Together, Endeavor and Mewbourne currently operate 33 oil-and-gas drilling rigs in the US, according to Pickering Energy Partners, up from five in 2020. By comparison, ExxonMobil and Chevron operate a combined 27 drilling rigs in the US, down from 33 in 2020.
By the end of this year, Endeavor and Mewbourne will together produce about 433,000 bpd, or 4% of the US production. The two companies will add 116,000 barrels a day this year, or 18% of the nation’s anticipated production growth.
To Sum It Up: Today, 62% of the 734 active US oil-and-gas rigs are operated by private companies like Endeavor, compared with 49% of the 1,106 rigs at the start of 2019, according to Enverus. The growth isn't over yet.
Our Take 1: It's good to see a few companies be rewarded for bucking the discipline dogma that's gripped the sector.
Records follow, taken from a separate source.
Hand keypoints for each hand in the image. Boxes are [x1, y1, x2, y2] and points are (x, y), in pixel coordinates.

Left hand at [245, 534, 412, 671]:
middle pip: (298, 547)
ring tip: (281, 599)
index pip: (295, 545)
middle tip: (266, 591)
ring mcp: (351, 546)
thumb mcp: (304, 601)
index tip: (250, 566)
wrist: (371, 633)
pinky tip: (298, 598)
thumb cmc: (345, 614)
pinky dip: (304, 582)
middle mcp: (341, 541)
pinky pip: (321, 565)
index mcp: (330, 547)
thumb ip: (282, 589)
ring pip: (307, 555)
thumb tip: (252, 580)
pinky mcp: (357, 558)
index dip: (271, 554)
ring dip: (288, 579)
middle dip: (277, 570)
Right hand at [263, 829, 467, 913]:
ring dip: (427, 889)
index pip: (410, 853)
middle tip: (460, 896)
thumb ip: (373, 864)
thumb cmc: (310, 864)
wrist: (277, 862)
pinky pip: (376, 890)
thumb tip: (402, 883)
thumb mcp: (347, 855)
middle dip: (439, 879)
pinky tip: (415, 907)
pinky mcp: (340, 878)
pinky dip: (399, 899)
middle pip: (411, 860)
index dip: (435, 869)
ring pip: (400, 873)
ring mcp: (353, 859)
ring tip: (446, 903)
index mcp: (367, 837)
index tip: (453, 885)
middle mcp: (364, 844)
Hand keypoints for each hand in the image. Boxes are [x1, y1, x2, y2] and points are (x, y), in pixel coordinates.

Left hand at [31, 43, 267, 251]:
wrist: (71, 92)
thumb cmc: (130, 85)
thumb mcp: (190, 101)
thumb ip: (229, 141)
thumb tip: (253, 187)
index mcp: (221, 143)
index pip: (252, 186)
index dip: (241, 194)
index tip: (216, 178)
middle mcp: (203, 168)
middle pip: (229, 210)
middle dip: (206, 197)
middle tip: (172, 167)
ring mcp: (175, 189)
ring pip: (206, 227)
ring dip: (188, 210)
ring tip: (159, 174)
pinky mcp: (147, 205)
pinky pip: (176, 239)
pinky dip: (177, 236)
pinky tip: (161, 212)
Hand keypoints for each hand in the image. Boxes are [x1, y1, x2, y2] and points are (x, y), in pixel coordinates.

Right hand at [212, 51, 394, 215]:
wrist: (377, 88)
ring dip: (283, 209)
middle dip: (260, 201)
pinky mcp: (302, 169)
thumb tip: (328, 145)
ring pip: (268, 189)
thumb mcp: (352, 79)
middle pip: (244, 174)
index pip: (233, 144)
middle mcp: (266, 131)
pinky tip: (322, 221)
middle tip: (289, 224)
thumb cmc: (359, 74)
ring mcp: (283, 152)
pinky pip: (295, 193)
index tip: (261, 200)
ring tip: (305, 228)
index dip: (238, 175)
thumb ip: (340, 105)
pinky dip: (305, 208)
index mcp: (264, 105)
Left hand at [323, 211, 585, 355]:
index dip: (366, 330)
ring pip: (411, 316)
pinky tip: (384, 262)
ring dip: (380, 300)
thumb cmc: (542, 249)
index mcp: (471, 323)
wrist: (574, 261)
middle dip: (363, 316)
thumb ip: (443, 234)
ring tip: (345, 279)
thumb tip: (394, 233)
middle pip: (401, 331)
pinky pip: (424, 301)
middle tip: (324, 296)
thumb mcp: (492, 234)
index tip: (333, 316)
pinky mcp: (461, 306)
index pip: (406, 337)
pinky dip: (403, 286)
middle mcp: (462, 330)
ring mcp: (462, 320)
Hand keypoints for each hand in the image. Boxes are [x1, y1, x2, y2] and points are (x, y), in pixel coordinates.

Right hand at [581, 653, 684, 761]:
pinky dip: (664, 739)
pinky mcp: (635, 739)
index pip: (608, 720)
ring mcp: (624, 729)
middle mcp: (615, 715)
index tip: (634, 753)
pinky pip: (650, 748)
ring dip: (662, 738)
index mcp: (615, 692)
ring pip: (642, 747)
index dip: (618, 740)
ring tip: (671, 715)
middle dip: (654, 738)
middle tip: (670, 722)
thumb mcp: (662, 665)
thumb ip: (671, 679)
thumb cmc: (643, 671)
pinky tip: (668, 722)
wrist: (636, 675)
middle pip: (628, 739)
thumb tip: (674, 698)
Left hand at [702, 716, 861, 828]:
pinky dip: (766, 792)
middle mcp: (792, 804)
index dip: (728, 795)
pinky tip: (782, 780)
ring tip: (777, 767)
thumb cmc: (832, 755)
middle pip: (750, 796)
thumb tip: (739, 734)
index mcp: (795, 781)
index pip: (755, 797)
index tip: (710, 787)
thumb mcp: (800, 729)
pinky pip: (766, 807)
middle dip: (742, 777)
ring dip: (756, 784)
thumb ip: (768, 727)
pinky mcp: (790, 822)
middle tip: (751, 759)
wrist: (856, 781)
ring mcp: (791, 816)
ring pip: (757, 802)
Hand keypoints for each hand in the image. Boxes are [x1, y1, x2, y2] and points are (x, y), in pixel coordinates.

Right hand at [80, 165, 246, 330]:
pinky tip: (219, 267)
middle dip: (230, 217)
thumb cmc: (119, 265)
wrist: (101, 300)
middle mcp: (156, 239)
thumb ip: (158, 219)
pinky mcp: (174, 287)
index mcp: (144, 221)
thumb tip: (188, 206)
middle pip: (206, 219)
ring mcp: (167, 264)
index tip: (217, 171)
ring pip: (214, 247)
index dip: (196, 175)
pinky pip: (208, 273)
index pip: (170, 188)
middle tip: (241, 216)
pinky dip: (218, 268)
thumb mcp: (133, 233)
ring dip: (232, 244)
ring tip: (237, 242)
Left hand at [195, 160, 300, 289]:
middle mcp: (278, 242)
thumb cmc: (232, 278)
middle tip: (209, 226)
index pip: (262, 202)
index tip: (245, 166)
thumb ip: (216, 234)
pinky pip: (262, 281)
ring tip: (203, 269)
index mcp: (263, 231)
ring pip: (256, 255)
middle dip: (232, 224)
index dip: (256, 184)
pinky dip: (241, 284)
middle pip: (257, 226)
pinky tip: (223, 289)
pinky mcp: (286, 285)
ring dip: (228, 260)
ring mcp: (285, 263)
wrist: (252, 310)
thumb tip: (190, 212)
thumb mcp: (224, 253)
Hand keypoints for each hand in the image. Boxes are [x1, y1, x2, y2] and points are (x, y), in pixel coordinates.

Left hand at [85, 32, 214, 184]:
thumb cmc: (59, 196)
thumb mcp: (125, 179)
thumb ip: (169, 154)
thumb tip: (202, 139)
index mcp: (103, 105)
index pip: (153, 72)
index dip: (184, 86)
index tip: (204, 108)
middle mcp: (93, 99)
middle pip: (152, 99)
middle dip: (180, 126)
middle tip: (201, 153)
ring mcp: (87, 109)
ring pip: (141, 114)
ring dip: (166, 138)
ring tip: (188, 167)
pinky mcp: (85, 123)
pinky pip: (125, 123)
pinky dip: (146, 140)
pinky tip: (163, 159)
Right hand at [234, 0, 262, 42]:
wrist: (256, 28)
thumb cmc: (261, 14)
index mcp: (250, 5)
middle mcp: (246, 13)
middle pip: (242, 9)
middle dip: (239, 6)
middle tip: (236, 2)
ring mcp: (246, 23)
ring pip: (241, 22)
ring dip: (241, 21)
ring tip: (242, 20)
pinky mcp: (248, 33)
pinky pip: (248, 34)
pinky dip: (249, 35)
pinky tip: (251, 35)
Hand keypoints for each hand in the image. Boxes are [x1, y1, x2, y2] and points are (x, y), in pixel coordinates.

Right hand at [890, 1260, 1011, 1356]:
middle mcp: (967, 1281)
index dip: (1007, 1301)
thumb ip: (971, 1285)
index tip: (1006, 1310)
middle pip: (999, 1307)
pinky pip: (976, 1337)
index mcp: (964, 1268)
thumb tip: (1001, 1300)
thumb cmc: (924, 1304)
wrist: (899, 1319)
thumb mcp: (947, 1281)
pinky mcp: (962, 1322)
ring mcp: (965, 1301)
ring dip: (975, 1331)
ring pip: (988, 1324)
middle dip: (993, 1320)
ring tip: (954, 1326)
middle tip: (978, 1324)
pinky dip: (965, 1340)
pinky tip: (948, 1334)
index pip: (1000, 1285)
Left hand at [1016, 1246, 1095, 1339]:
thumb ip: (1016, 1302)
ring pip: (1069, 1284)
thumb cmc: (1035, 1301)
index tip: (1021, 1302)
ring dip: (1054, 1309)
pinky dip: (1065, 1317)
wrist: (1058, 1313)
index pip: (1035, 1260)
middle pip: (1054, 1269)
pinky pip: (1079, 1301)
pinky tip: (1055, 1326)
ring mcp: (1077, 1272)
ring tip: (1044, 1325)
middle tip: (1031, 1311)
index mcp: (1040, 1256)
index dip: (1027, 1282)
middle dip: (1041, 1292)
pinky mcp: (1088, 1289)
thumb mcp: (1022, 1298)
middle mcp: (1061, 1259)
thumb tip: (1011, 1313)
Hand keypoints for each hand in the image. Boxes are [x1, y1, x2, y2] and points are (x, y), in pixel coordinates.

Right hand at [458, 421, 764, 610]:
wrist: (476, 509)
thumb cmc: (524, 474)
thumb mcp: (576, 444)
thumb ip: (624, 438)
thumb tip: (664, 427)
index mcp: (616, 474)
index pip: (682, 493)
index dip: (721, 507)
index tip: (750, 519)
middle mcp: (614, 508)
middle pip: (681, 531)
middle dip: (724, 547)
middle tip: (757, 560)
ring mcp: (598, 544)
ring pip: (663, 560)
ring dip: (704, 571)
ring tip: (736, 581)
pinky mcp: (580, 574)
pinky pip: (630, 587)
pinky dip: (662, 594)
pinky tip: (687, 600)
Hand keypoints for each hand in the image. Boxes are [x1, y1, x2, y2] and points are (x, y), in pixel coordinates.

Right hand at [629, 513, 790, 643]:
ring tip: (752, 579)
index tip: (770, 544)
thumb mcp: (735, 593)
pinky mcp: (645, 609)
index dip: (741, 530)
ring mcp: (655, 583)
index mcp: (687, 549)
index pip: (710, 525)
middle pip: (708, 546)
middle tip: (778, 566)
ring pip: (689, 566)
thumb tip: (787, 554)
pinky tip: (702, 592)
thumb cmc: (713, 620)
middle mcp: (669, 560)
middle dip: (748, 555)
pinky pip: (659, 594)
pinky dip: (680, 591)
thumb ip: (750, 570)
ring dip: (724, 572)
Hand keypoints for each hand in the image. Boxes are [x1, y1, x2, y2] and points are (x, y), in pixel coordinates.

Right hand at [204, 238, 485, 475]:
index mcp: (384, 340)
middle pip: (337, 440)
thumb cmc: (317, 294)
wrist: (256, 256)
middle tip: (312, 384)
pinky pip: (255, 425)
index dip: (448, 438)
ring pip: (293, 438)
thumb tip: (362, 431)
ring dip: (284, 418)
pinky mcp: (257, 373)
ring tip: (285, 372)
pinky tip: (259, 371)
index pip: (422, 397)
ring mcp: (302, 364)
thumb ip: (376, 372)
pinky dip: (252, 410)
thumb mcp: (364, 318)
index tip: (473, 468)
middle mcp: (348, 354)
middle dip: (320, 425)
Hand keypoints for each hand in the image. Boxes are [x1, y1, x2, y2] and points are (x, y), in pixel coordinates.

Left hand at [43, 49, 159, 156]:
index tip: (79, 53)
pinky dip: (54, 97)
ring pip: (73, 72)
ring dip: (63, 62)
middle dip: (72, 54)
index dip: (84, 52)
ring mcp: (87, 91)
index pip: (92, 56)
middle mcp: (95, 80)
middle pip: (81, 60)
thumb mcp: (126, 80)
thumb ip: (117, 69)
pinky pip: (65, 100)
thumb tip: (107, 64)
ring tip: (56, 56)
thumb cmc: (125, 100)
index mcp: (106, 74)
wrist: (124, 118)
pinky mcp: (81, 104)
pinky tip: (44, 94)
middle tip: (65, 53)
Their initiative and willingness to take calculated risks makes the industry more attractive, not less.
Our Take 2: While most public E&Ps could never have been so nimble or opportunistic as Endeavor or Melbourne, it does make one wonder what could have been if they'd just been a bit more open to challenging the conventional wisdom that's dictated their strategies.
Mr. Stephens and Mr. Mewbourne are legends. They have been through it all, multiple times and their companies are rare in the American corporate landscape. Their positions could never be replicated. In an industry deep into the consolidation phase, the open question to be answered in the years to come is “do private’s have such a structural advantage over public’s with ESG pressures that access to public capital becomes too much of a pain in the a$$ and the industry doubles down on “Midland style?” Time will tell but in the meantime, you have to tip your hat to their conviction.